■ **Requests**:
1. Answer these questions using the expert comments on online discourse:
(a) At which university research center is Axel Bruns a professor?
(b) According to Giacomo Mazzone, what will populations in rich countries become in the next decade?
(c) What occupation is given for Masha Falkov?
2. Continue the collection of expert comments on the future of online discourse, starting after its final comment by Nicholas V. Macek.

■ **Provided passage**:
--*--

Dara McHugh, a respondent who shared no additional identifying details, said, “The overall trend in society is toward greater inequality and social conflict, and this will be reflected in online discourse.”

As internet access becomes more expansive due to the increasing affordability of smart phones, the socioeconomic gap between the world’s poorest and richest members of society will unfortunately become evident in their interactions on the Web. Nicholas V. Macek

[in the future]

Giacomo Mazzone, head of institutional relations at the European Broadcasting Union, commented, “Social media are simply the reflex of the society in which they are encapsulated. In Europe, the U.S. and all rich countries of the world, the social media debate will worsen because in the next decade the populations there will become older and poorer. It’s demography, stupid!”

“The most important issues of our time are complex, and social media does not allow for a complex discourse. Furthermore, algorithmically selected content based on our existing interests also steers us towards more ideological isolation, not openness,” added an anonymous consulting partner.

Robin James, an associate professor of philosophy at the University of North Carolina-Charlotte, commented, “The problem with online harassment isn’t a technological problem, it’s a sociopolitical problem: sexism, racism, etc. These systems of domination motivate harassment online, in the street, in homes. As technology changes and adapts, so do the underlying systems of domination. So online harassment may look different in the future, but it will still exist. Sexism and racism also impact how we need to talk about free speech: the issue here isn’t censorship but power inequities. The language of ‘free speech’ misidentifies the actual problem: punching down, people in positions of power and privilege using speech to harass and assault people in minority positions.”

Axel Bruns, a professor at the Queensland University of Technology’s Digital Media Research Centre, said, “Unfortunately, I see the present prevalence of trolling as an expression of a broader societal trend across many developed nations, towards belligerent factionalism in public debate, with particular attacks directed at women as well as ethnic, religious, and sexual minorities.”

Annette Markham, an expert in information studies, observed, “Two factors seem relevant to mention here: Historically, new media for communication have been accompanied by large spikes in impact on forms of interaction. This tends to decline as technologies move from novel to everyday. This suggests that extreme uses tend to normalize. The second factor to add to this is that many stakeholders are responding to extreme homophily.”

Masha Falkov, artist and glassblower, wrote, “Online, speech becomes more than just printed word on paper. It becomes a vector for the binding of a community. People who wish to speak hatefully against their targets – women, minorities, LGBT, etc. – seem to bind together with much more force than people who speak to defend those same targets. Hate speech online isn’t the polar opposite of supportive conversation or polite discourse. It’s a weapon made to cause its targets to feel fear, inadequacy, and it has real-world effects on those people, with virtually no consequences for the speaker save for disapproval for the community. … Whether limits on hate speech and abuse online are part of a larger trend toward limits on freedom of speech should be evaluated on a case-by-case basis rather than shouting an alarm that our freedoms are being eroded.”

[neither]

Nicholas V. Macek, digital director at a political firm, wrote, “As internet access becomes more expansive due to the increasing affordability of smart phones, the socioeconomic gap between the world’s poorest and richest members of society will unfortunately become evident in their interactions on the Web. Especially in the context of political and social movements, and civil rights, the lack of understanding between people of different backgrounds will become more pronounced.”

--*--

■ **Records**:
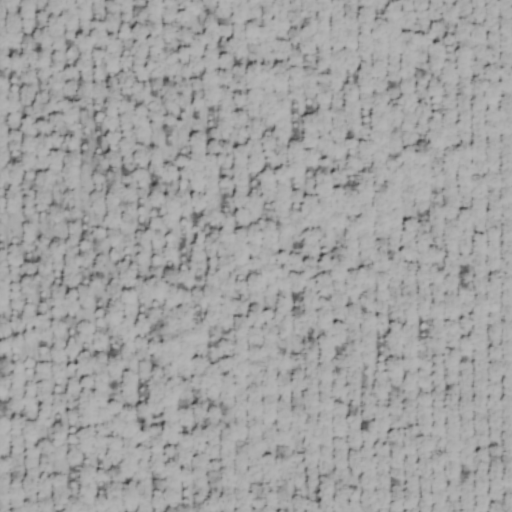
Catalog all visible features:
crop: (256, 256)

--*--

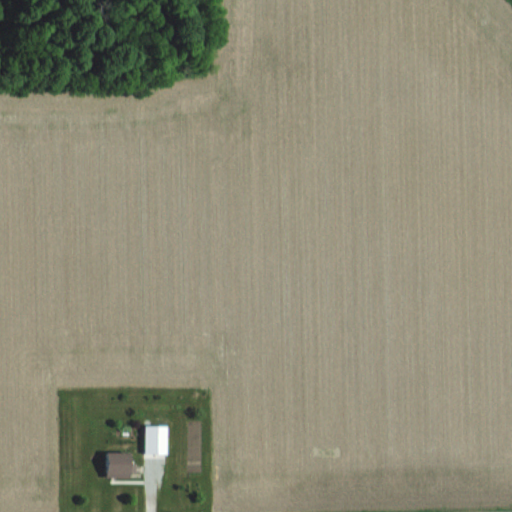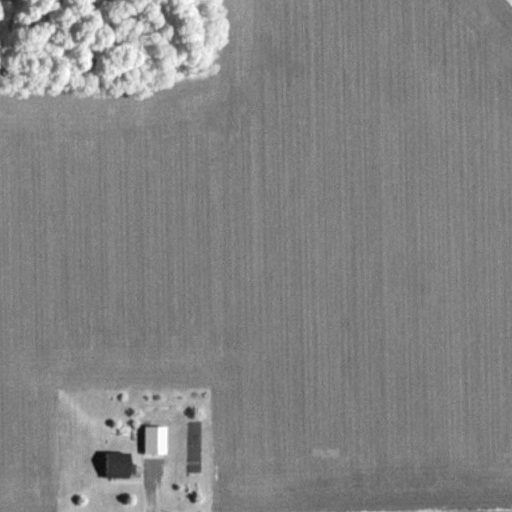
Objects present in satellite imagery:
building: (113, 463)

--*--

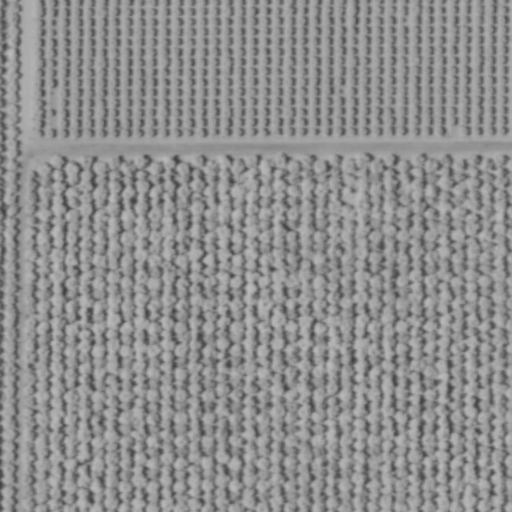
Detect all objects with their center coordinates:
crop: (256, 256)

--*--

■ **Task answers**:
1.
(a) The Queensland University of Technology's Digital Media Research Centre.
(b) Older and poorer.
(c) Artist and glassblower.

2.
Luis Miron, professor at Loyola University-New Orleans, wrote, “Although I am not a pessimist I am deeply worried that in the next decade, and perhaps beyond, racial and economic conflict will likely exacerbate. And social and economic inequality will widen before narrowing. Globally. My fear is that terrorism will continue to strike fear in the hearts and minds of ordinary citizens, furthering the online negativity.”

We are watching what happens when the audience becomes accustomed to ‘having a voice’ and begins to assume that being heard entitles one’s opinion to dominate rather than be part of a collaborative solution. Pamela Rutledge

Elisabeth Gee, a professor at Arizona State University, wrote, “The growing economic and social divides are creating a large number of disenfranchised people and undoubtedly they will express their frustration online, but they’ll mostly be interacting with each other. Just as ‘public’ places like city parks have become mostly the realm of the poor, so will public online spaces. I suspect that the real trend will be toward increasingly segmented and exclusive online interactions. We know that’s already happening.”

Dave Kissoondoyal, CEO of KMP Global, located in Mauritius, commented, “With the rapid change in the human environment today – be it in a social context, or professional, or even societal – people have the tendency to be stressed, frustrated, and demotivated. … People use social media to express anger, disgust, and frustration. This tendency will continue and it will expand in the next decade.”

Pamela Rutledge, director of the Media Psychology Research Center, observed, “Communications are a reflection of local and global sentiment – online public discourse reflects how people feel offline. We are in a period of considerable economic and political chaos across the globe. All people instinctively seek certainty and stability to offset the fear of chaos and change. This increases tribalism and ‘othering,’ as people seek to make their worlds feel more stable and controllable. Media provides a means of identifying tribes and groups and these tendencies have deep evolutionary roots. The problem won’t be trolls and general troublemakers – these have always been a minority. The problem is the tendency of the cacophony of negative media voices to increase the social schisms contributing to the rising anger over a world undergoing massive shifts. We are watching what happens when the audience becomes accustomed to ‘having a voice’ and begins to assume that being heard entitles one’s opinion to dominate rather than be part of a collaborative solution.”

Alan Moore, a software architect based in the U.S., framed his comment within the environment of the raucous 2016 presidential campaign, arguing, “The tone of the internet, especially social media, is driven by people being frustrated by our system of government and especially the corporatocracy that money in politics brings. Those without the money to pay for access will vent online. … We want to be free from manipulation and coercion, from incessant tracking of our every move. As technology lures us into its comforting ease and convenience, many, not all, will slowly lose whatever sense of privacy we have left.”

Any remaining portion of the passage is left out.